**Extrait du texte**
L'usine, dans laquelle travaillent quelque deux mille personnes, fermera se portes le 31 décembre. Selon les analystes avec qui le Wall Street Journal a parlé, cette usine fabriquait plus ou moins un tiers des téléphones vendus par Samsung sur le marché chinois. Il s'agit de la fabrique installée à Tianjin, près de Pékin.

Samsung ne quitte cependant pas tout à fait la Chine. Elle possède en effet encore une usine à Huizhou, qui restera ouverte. L'entreprise sud-coréenne fabrique encore et toujours des batteries, puces-mémoires et autres composants dans ce pays.

Le Wall Street Journal fait observer que Samsung éprouve des difficultés sur le marché chinois. Il y a cinq ans, elle desservait environ vingt pour cent de ce marché, et aujourd'hui moins d'un pour cent. Cela est dû à la concurrence nettement plus féroce de la part des marques locales telles Huawei, Xiaomi et d'autres. Au niveau mondial (y compris en Belgique), Samsung reste - et de loin - le numéro un du marché.

La fermeture en Chine intervient, après que l'entreprise a décidé cet été d'investir quelque 700 millions de dollars en Inde, où elle veut construire la plus importante usine de smarpthones au monde. Les coûts du travail en hausse et les incertitudes commerciales avec la Chine auraient joué un rôle dans cette décision.

**Matériel fourni**
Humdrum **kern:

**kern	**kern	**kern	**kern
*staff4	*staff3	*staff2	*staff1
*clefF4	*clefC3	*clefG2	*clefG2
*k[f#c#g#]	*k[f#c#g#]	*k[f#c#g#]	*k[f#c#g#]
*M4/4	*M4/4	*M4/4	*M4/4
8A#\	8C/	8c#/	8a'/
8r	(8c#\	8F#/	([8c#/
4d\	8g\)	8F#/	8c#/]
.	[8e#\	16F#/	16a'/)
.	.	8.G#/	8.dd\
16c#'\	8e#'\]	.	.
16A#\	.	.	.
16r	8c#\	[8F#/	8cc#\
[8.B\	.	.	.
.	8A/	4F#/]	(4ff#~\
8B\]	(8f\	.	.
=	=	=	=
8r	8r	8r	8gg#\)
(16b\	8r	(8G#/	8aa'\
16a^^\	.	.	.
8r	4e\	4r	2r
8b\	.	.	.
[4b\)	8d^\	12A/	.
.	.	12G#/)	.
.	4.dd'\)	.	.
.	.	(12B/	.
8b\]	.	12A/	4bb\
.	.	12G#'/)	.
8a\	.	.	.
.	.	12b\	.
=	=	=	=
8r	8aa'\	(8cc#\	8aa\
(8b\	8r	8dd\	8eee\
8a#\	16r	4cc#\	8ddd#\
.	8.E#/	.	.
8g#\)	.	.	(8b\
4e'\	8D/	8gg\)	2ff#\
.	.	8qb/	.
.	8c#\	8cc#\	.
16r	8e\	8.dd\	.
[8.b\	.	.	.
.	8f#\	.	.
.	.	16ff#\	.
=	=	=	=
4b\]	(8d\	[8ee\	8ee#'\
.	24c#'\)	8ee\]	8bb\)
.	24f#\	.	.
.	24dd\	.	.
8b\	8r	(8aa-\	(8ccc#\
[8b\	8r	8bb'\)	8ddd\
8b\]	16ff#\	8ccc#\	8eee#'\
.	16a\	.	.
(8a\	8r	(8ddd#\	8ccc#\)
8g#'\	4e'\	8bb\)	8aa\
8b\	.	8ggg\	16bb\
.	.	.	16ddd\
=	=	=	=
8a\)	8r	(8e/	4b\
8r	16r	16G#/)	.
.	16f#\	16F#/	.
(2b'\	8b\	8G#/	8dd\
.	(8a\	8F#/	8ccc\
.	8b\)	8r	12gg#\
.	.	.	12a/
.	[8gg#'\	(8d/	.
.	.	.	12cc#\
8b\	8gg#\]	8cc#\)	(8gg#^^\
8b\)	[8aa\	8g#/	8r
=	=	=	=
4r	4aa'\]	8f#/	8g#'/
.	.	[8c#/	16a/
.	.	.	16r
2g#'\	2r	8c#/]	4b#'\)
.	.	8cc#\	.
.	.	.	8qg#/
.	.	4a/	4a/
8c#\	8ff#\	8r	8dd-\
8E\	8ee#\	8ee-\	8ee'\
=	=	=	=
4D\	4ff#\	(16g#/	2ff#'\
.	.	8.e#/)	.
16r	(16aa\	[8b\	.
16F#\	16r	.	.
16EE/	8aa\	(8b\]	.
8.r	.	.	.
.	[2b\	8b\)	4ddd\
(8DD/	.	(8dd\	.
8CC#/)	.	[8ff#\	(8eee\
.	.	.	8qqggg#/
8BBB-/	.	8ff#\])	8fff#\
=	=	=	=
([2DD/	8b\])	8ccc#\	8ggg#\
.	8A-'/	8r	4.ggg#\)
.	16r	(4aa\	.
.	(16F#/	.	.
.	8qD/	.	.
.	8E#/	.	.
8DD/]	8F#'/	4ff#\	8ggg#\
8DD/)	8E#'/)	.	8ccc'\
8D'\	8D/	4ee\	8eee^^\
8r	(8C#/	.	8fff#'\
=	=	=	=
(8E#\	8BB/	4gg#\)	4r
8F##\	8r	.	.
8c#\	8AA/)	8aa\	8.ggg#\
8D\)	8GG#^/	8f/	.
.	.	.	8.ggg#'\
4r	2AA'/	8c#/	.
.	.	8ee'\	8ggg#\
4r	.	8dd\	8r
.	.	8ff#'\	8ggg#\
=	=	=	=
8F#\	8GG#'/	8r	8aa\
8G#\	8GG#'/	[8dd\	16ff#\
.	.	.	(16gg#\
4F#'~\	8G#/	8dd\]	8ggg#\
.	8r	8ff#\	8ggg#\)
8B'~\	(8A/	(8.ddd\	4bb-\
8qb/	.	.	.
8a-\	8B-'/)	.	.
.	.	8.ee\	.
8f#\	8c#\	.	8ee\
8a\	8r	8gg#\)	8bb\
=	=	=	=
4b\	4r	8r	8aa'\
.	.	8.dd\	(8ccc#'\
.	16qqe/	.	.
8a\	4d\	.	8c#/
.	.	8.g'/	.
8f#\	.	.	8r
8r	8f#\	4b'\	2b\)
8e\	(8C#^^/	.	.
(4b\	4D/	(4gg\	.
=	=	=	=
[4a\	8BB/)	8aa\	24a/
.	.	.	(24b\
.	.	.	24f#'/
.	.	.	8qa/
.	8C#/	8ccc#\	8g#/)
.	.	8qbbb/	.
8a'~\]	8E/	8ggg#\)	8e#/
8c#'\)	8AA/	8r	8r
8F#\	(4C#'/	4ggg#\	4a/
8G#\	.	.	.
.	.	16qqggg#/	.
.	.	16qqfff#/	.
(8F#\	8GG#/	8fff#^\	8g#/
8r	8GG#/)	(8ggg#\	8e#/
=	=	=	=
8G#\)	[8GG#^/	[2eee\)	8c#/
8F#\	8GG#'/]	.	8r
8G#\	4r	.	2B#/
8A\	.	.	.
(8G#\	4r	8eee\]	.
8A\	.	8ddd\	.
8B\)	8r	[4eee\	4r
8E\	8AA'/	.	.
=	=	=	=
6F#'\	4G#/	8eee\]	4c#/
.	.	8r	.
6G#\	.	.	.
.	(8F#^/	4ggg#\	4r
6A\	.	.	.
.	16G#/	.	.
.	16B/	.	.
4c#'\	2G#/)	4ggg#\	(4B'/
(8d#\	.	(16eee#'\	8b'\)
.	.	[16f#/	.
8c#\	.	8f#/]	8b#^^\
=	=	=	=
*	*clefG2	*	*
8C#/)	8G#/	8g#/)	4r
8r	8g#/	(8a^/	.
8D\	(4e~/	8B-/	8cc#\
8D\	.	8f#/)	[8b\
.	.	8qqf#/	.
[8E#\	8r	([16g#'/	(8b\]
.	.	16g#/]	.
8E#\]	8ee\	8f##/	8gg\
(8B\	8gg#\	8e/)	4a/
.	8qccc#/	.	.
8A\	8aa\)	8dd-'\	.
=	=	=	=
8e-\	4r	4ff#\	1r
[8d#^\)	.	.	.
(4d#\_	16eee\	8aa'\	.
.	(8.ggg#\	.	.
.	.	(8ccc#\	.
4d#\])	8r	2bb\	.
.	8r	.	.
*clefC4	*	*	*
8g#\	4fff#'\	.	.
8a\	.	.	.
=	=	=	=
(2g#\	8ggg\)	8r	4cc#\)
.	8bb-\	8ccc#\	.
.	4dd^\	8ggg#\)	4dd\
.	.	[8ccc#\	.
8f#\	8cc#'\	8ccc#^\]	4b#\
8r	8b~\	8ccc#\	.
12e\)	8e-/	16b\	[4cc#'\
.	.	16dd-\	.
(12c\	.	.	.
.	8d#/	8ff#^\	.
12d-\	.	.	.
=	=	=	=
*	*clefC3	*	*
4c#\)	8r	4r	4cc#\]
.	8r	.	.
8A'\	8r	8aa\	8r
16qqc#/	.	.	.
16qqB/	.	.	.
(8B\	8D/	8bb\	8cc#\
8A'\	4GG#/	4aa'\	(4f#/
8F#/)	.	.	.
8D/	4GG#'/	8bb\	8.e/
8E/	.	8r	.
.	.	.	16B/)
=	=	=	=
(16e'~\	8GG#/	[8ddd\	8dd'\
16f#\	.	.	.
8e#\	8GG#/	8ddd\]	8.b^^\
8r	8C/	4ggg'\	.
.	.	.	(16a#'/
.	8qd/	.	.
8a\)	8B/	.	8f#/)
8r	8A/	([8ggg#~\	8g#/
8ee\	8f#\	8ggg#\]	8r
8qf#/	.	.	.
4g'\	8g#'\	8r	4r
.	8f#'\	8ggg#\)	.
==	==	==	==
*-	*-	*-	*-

**Série d'exercices**
**a.** Répondez à ces questions sur le texte sur Samsung :
(i) Combien de personnes travaillent dans l'usine de Tianjin ?
(ii) Dans quelle ville chinoise Samsung garde-t-elle une usine qui restera ouverte ?
(iii) Quelle part du marché chinois Samsung desservait-elle il y a cinq ans ?
**b.** Recopiez le passage du texte sur Samsung qui va de « L'usine, dans laquelle » à « dans ce pays. ».
Les enregistrements ne jouent aucun rôle dans ce travail.

**Corrigé des exercices**
**a.**
(i) Quelque deux mille personnes.
(ii) À Huizhou.
(iii) Environ vingt pour cent.

**b.**
L'usine, dans laquelle travaillent quelque deux mille personnes, fermera se portes le 31 décembre. Selon les analystes avec qui le Wall Street Journal a parlé, cette usine fabriquait plus ou moins un tiers des téléphones vendus par Samsung sur le marché chinois. Il s'agit de la fabrique installée à Tianjin, près de Pékin.

Samsung ne quitte cependant pas tout à fait la Chine. Elle possède en effet encore une usine à Huizhou, qui restera ouverte. L'entreprise sud-coréenne fabrique encore et toujours des batteries, puces-mémoires et autres composants dans ce pays.